Gabriel(Posted 2007) [#4]
You can do the latter by manipulating the projection matrix, for which there is a module around. One of IndiePaths, I believe.


Raph(Posted 2007) [#5]
I have done an isometric view heightfield terrain with zoom, tilt, and 360 degree rotation using the textured poly routines found on the forums here (Indiepath's and others). So yes, you can do quite a lot.


smilertoo(Posted 2007) [#6]
seems the obvious way would be to use a textured quad in opengl mode.


Grey Alien(Posted 2007) [#7]
I'm interested in this too...


TartanTangerine (was Indiepath)(Posted 2007) [#8]
You also shouldn't really change the projection matrix to zoom or tilt the camera, you should move the modelview in front of the camera.
Not if you have a more than a couple of models.

Read up on projection matrices and you will find out how to make isometric and perspective projections.

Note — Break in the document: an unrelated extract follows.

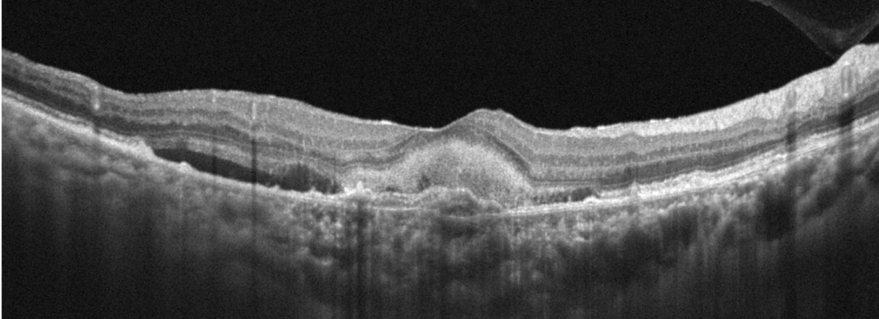 Optical coherence tomography B-scan — Impression: age-related macular degeneration.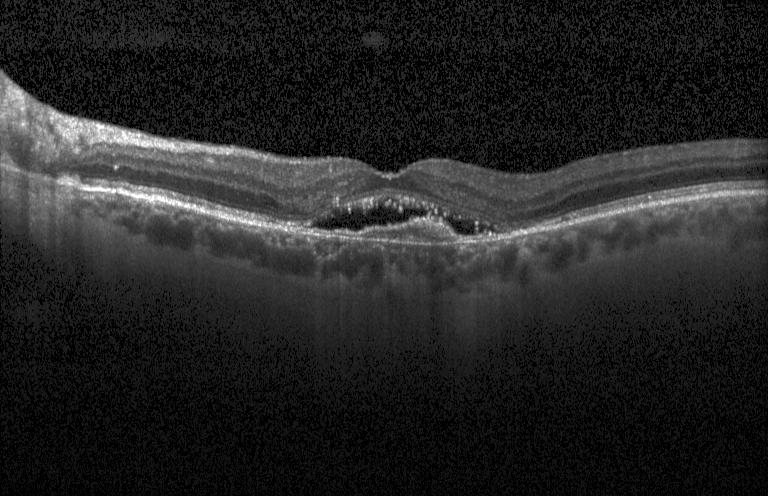
OCT B-scan showing CNV.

Ninjacrat(Posted 2007) [#9]
Read up on projection matrices and you will find out how to make isometric and perspective projections.


Got any links? :)

(In any case, the answer to 'can you do this with Max2D' seems to be: not without some pretty major hacking around. Too bad.)


tonyg(Posted 2007) [#10]
Perspective Projection and the View Frustum which is taken from the DX SDK documentation. Check modules D3D7Max2d.bmx and GLmax2d for how Bmax sets these and get a copy of projmatrix.bmx to see how Tim uses it.